TensorRT-LLM provides users with an easy-to-use Python API to define Large Language Models (LLMs) and build TensorRT engines that contain state-of-the-art optimizations to perform inference efficiently on NVIDIA GPUs. TensorRT-LLM also contains components to create Python and C++ runtimes that execute those TensorRT engines.
https://nvidia.github.io/TensorRT-LLM
Apache License 2.0
8.75k stars 1k forks source link

SmoothQuant support for MoE models like Mixtral #1241

Open vinod-sarvam opened 8 months ago

vinod-sarvam commented 8 months ago

Hi,

When can we expect TRT-LLM to support Smooth Quant (W8A8) quantisations for MoE models like Mixtral. Is it being planned in your roadmap? Clarity on this would be highly beneficial.

Tracin commented 8 months ago

Hi @vinod-sarvam It is not decided yet. We will support W8A8 (in FP8 not INT8) recently and discuss about that later.
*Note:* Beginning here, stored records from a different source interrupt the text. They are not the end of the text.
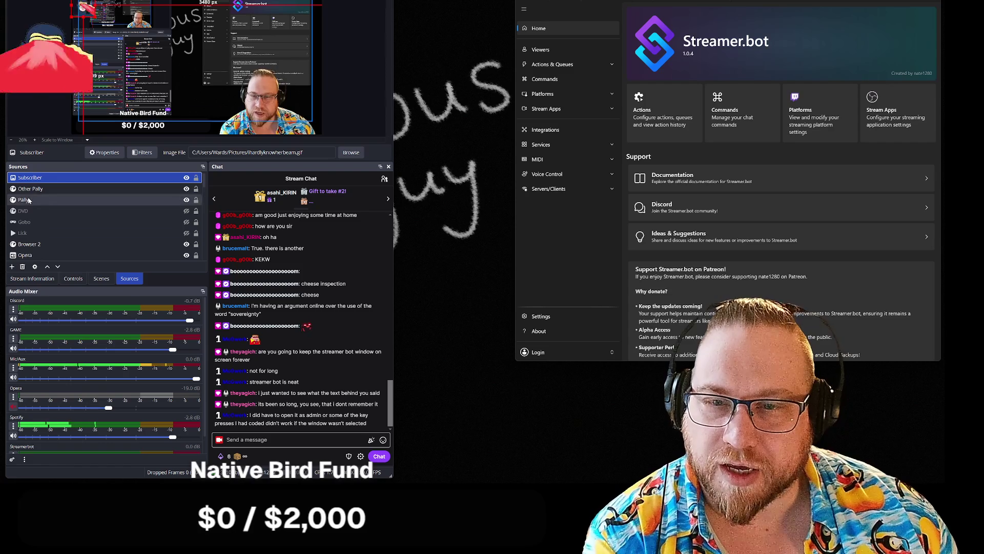
{"action": "right_click", "coordinate": [36, 179]}
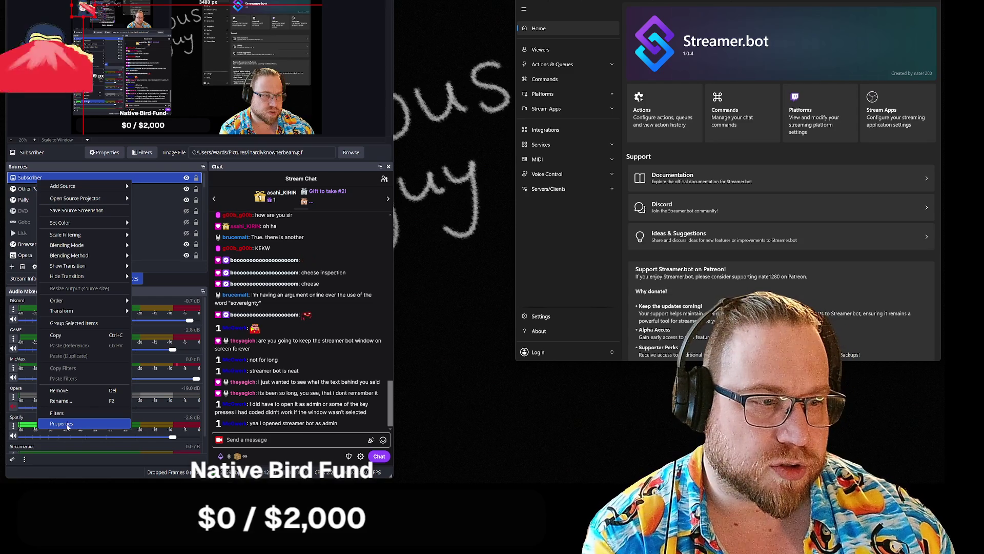
{"action": "left_click", "coordinate": [67, 426]}
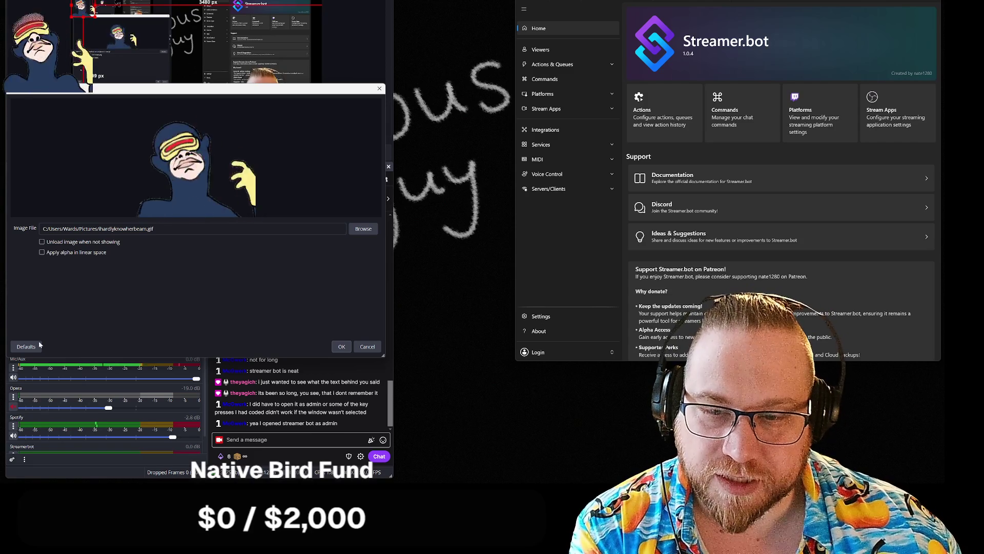
{"action": "left_click", "coordinate": [341, 346]}
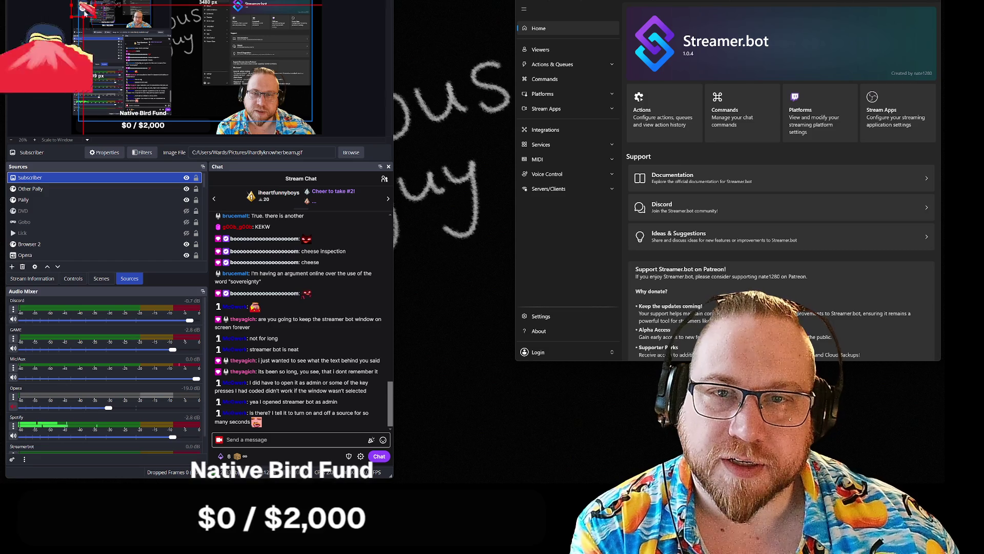
Scale the Subscriber GIF down to a small image toward the top-left of the preview
{"action": "mouse_move", "coordinate": [94, 17]}
{"action": "left_mouse_down"}
{"action": "mouse_move", "coordinate": [79, 5]}
{"action": "mouse_move", "coordinate": [197, 31]}
{"action": "mouse_move", "coordinate": [190, 56]}
{"action": "left_mouse_up"}
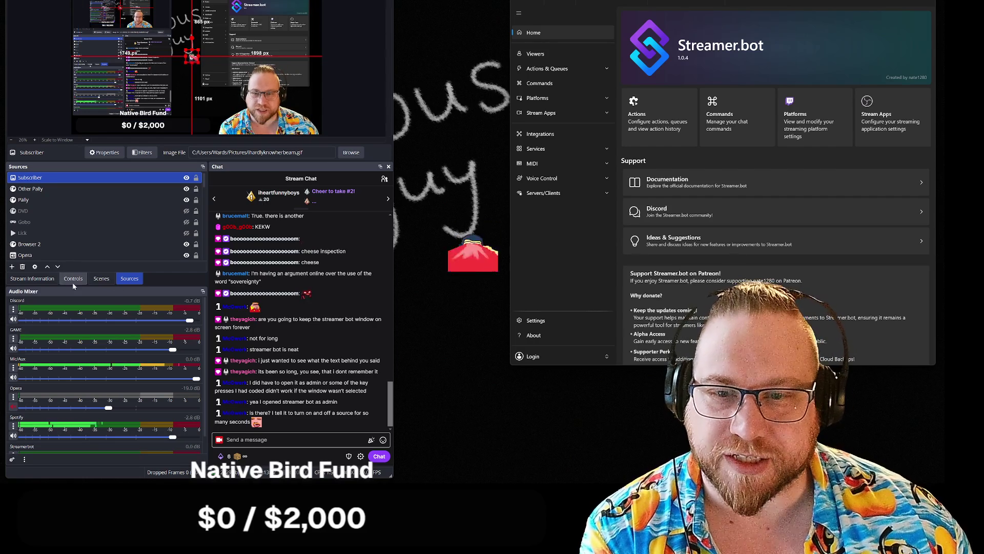
{"action": "scroll", "coordinate": [49, 243], "scroll_direction": "down", "scroll_amount": 5}
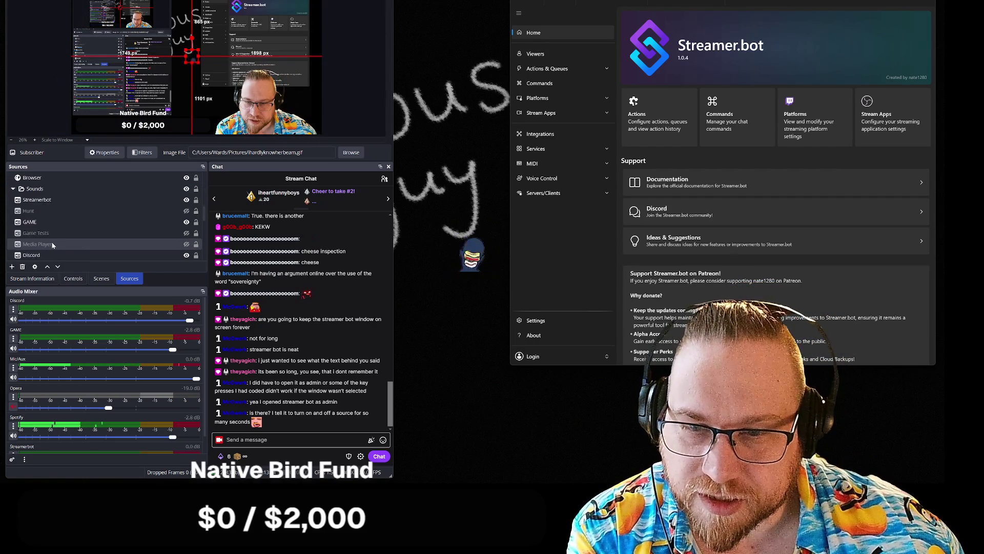
{"action": "scroll", "coordinate": [52, 245], "scroll_direction": "down", "scroll_amount": 5}
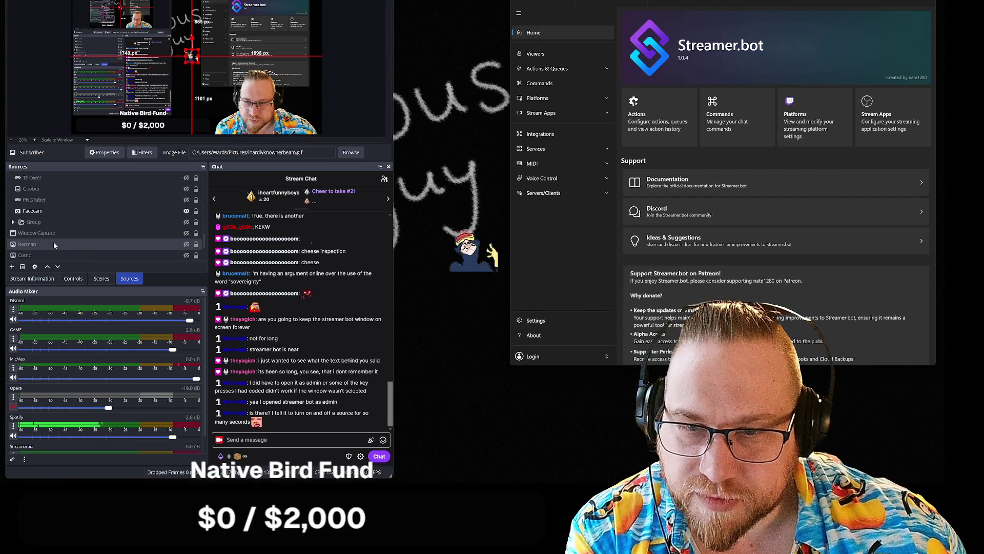
Briefly show the Lick overlay to test it, then select the Subscriber source
{"action": "scroll", "coordinate": [52, 238], "scroll_direction": "up", "scroll_amount": 2}
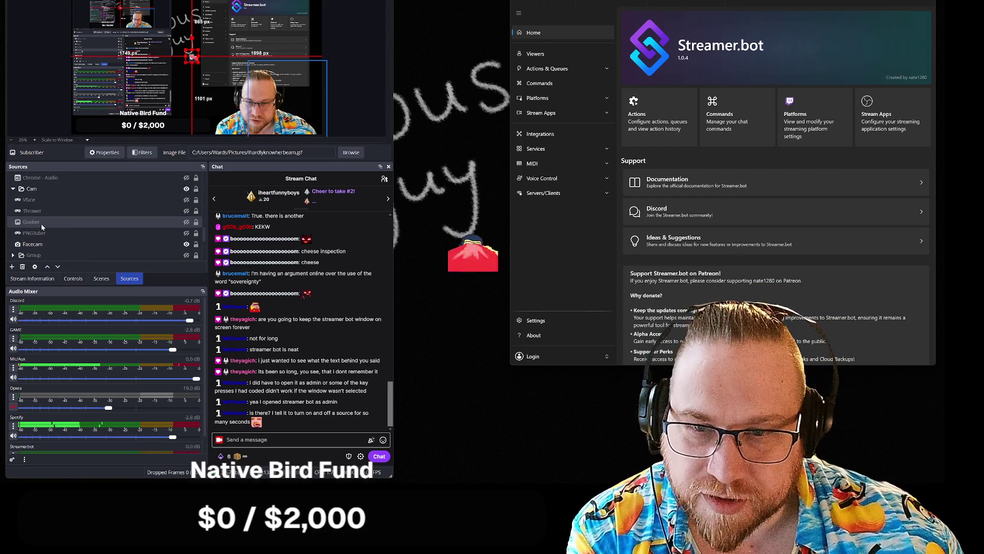
{"action": "scroll", "coordinate": [41, 223], "scroll_direction": "down", "scroll_amount": 5}
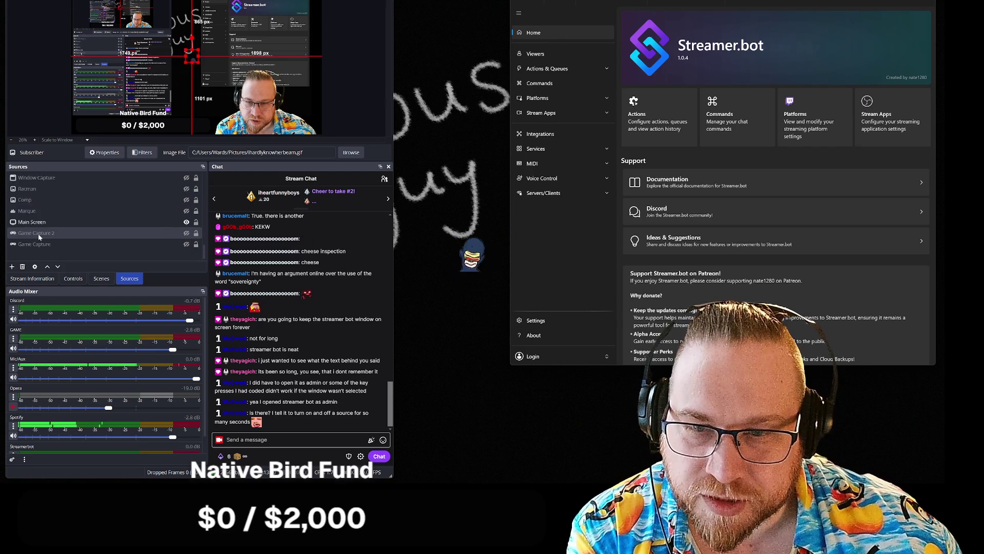
{"action": "scroll", "coordinate": [41, 237], "scroll_direction": "up", "scroll_amount": 5}
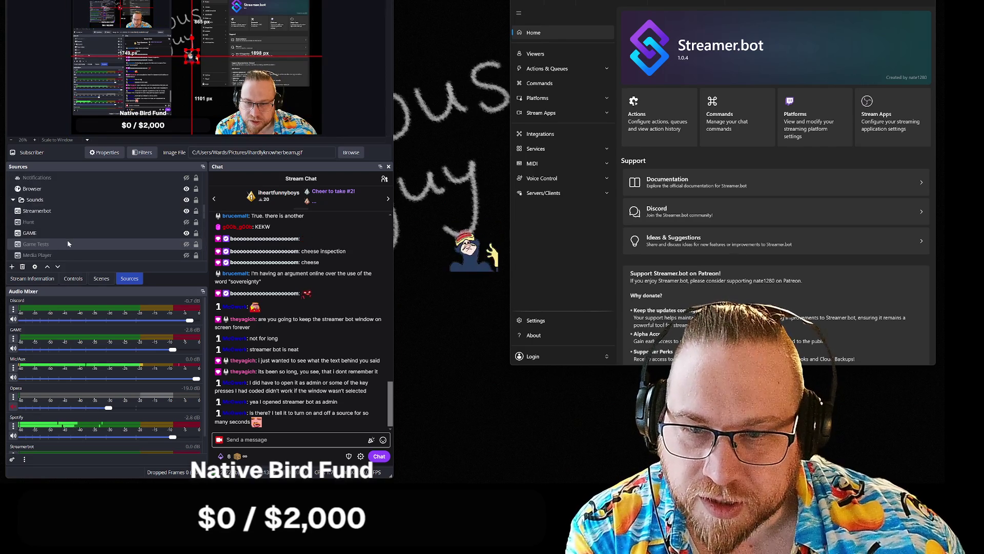
{"action": "scroll", "coordinate": [66, 240], "scroll_direction": "up", "scroll_amount": 5}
vinod-sarvam commented 8 months ago

Thanks @Tracin. Is FP8 already supported for Mixtral-type MoE models? When is that expected?

nv-guomingz commented 1 week ago

hi @vinod-sarvam please try our latest code base and moe had been supported fp8 yet.

And do u still have further issue or question now? If not, we'll close it soon.